Everyone ought to know...... It ought to be shouted from the house-tops that a perfectly ordinary case leaves the patient sans connaissance et nageant dans le sang.
"It's very interesting," she said hurriedly, "but in English it would be condemned as unsuitable for general reading."
"I thought that possible."
"The papers would solemnly say that it deals with subjects that are better veiled."
"Indeed it is remarkable. John Bull is indeed the perfect ostrich."
"Oh no; I'm sure it doesn't."
"You have touched a most interesting problem of psychology."
"Besides Paris is full of Americans."
"It is the same proposition. They are the cousins of the English."
"They have certainly a most remarkable naivety."
"What? What is that?"
"Have you heard that the Shah preferred of a whole concert, only the tuning of the orchestra?"
"But when I thought of one of my sisters, I used to want to die. If she had been there we should both have yelled, without moving a muscle of our faces. Harriett is perfect for that. We learnt it in church. But when she used to twist all the fingers of her gloves into points, under the seat, and then show them to me suddenly, in the Litany" ....

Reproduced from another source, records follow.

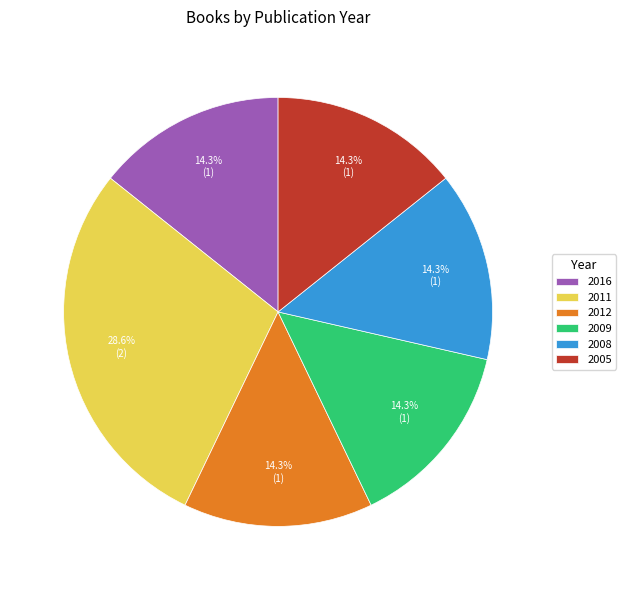

Count the number of slices in the pie.

6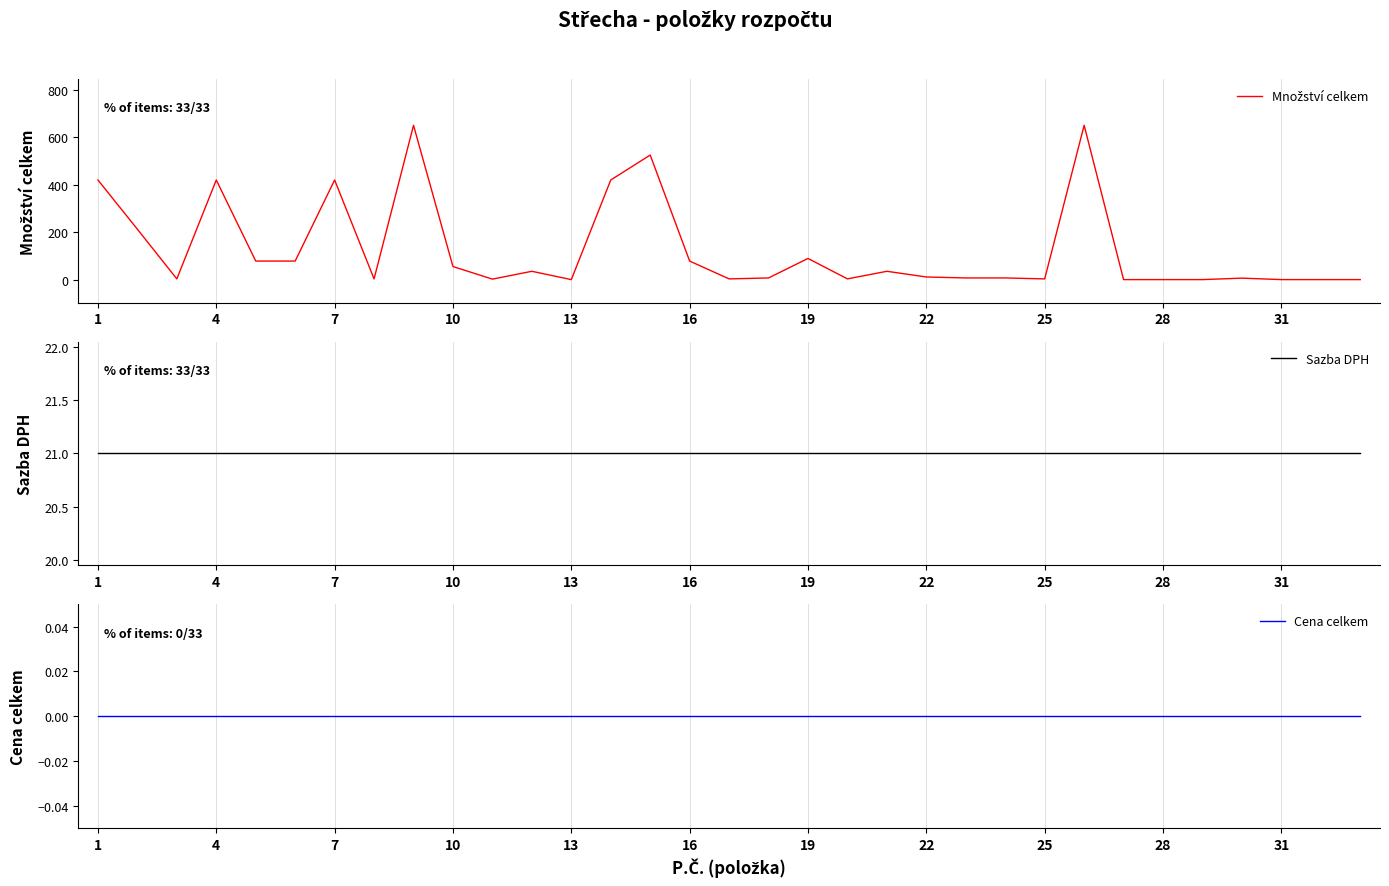

True or false: Množství celkem and Cena celkem cross at least once.

False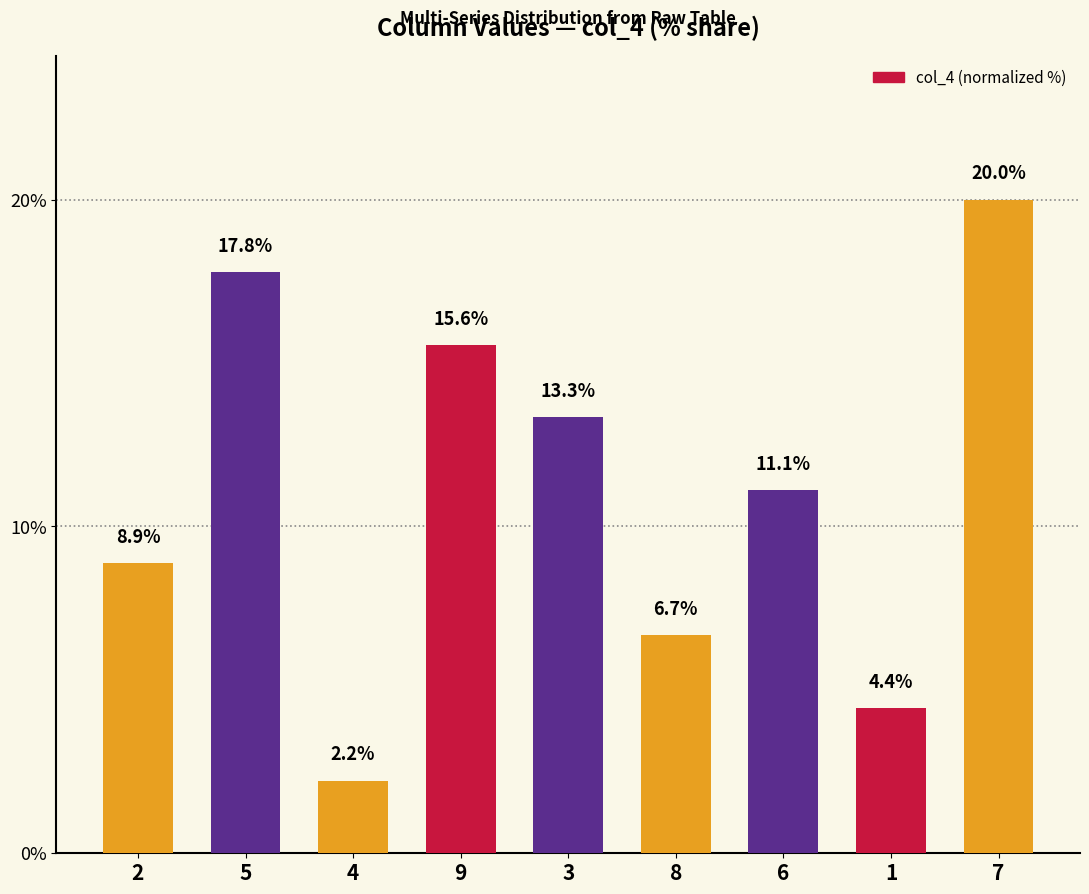

How many values are below 11?

4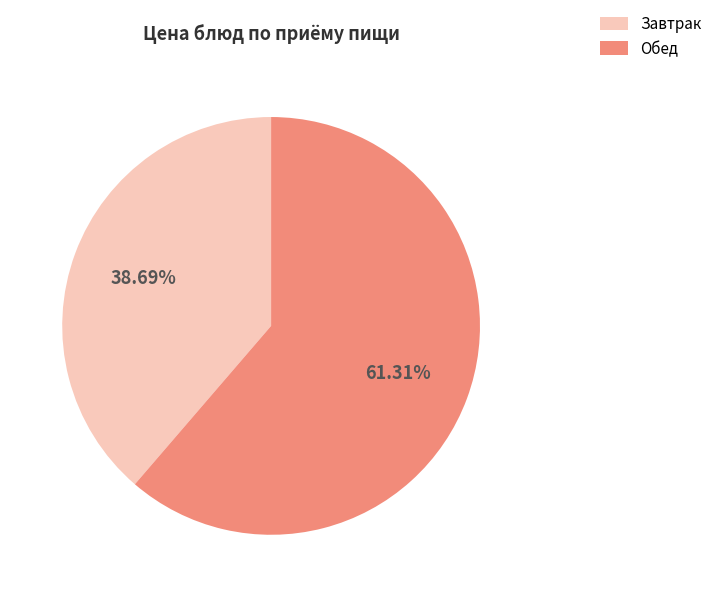

Is there a majority slice in this chart?

Yes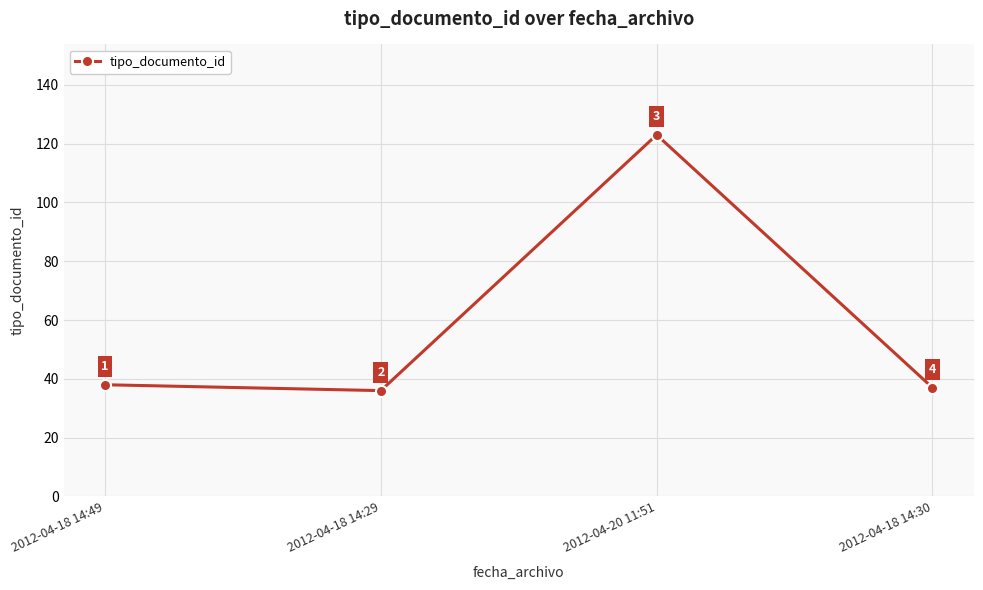

True or false: there are more than 1 points higher than both neighbors.

False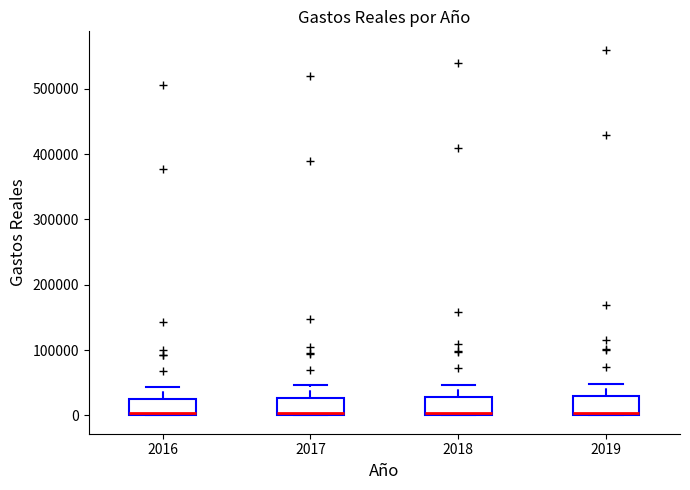

Where does the upper whisker of the box at x = 2017 end on the y-axis? The values are not printed on the chart, so give them approximately, as read against the axis.

50000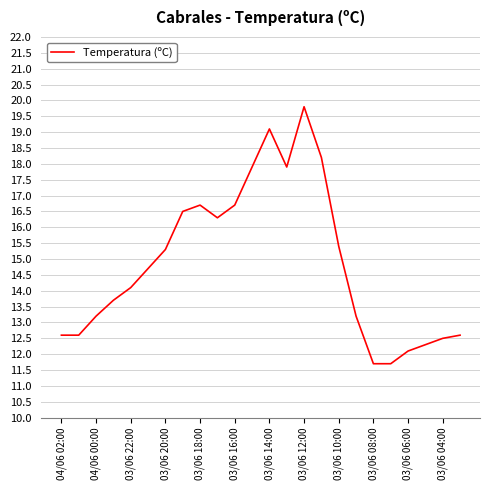

True or false: there are more than 0 points higher than both neighbors.

True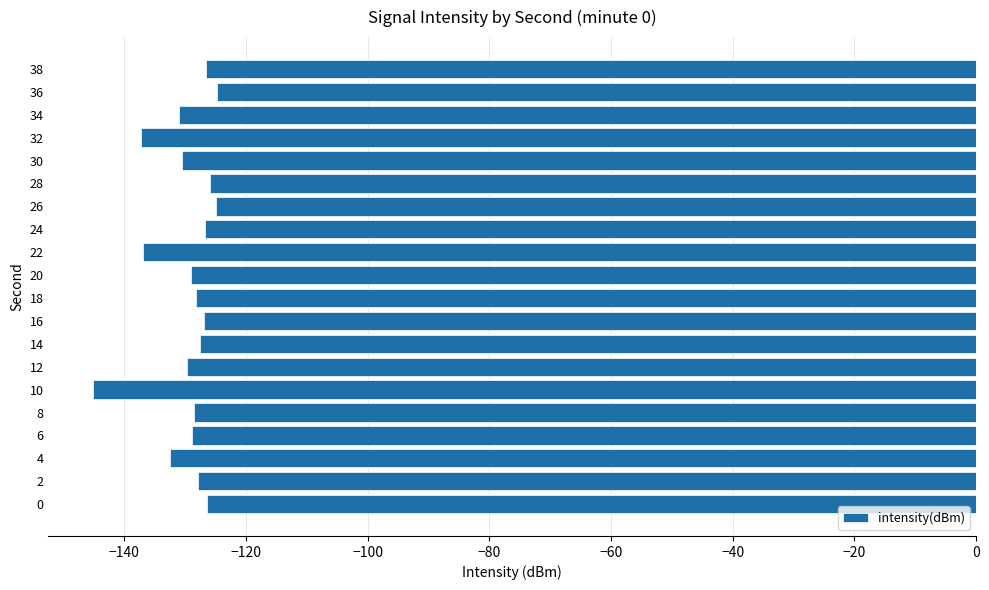

Which category has the lowest value across all series?

10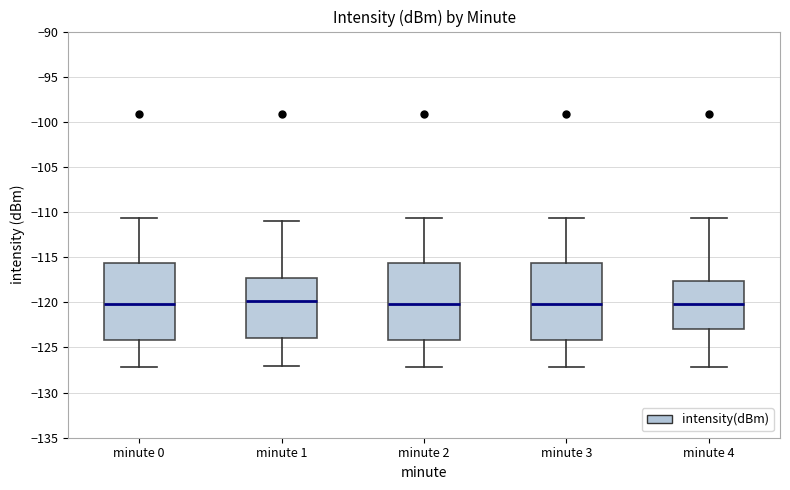

Reading left to right, read every box against the y-axis: the position of its median line, the range the box covers, and the ends of its whiskers. The values are not printed on the chart, so give them approximately, as read against the axis.

minute 0: median -120.0, box -124.0 to -115.5, whiskers -127.0 to -110.5
minute 1: median -120.0, box -124.0 to -117.5, whiskers -127.0 to -111.0
minute 2: median -120.0, box -124.0 to -115.5, whiskers -127.0 to -110.5
minute 3: median -120.0, box -124.0 to -115.5, whiskers -127.0 to -110.5
minute 4: median -120.0, box -123.0 to -117.5, whiskers -127.0 to -110.5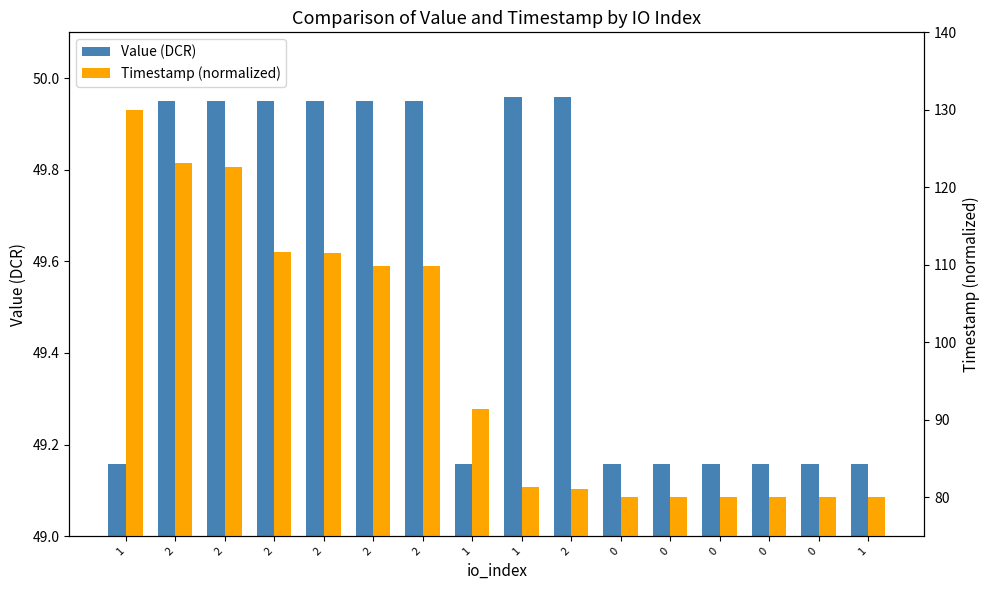

Read the Timestamp (normalized) value at 1.

80.0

"What? What is this? No. Tell me. You were very happy with your sisters."
"That's all. She waggled them, suddenly."
"You don't know you're happy."
"That is not the point. This early surrounding lingers and affects all the life."
"But you were six years old. That is what is important. You do not perhaps realise the extent of the remaining of this free life of garden and woods with you."
"I know it is there. I often dream I am there and wake there, and for a few minutes I could draw the house, the peaked shapes of it, and the porches and french windows and the way the lawns went off into the mysterious parts of the garden; and I feel then as if going away were still to come, an awful thing that had never happened. Of course after the years in the small house by the sea, I don't remember the house, only the sea and the rocks, the house at Barnes grew in a way to be the same, but I never got over the suddenness of the end of the garden and always expected it to branch out into distances, every time I ran down it. I used to run up and down to make it more......." He was no longer following with such an intentness of interest. There ought to have been more about those first years. Now, no one would ever know what they had been......
"But you know, although nothing the Americans say is worth hearing, there is something wonderful about the way they go on. The way they all talk at once, nobody listening. It's because they all know what they are going to say and everyone wants to say it first. They used to talk in parties; a set of people at one part of the table all screaming together towards a set at another part, and other people screaming across them at another set. The others began screaming back at once, endless questions, and if two sets had seen the same thing they all screamed together as soon as it was mentioned. I never heard one person talking alone; not in that August set. And there was one woman, a clergyman's wife, with a little pretty oval face and the most perfect muslin dresses which she did not appreciate, who used to begin as soon as she came in and go on right through the meal, filling up the gaps in her talk with gasps and exclamations. Whenever any place was mentioned she used to turn and put her hand over her husband's mouth till she had begun what she wanted to say, jumping up and down in her chair."
"I know now why they all have such high piercing voices. It comes from talking in sets. But I always used to wonder what went on behind; in their own minds."
"Do not wonder. There is no arri?re-boutique in these types. They are most simple."
"They don't like us. They think we are frigid; not cordial, is one of their phrases."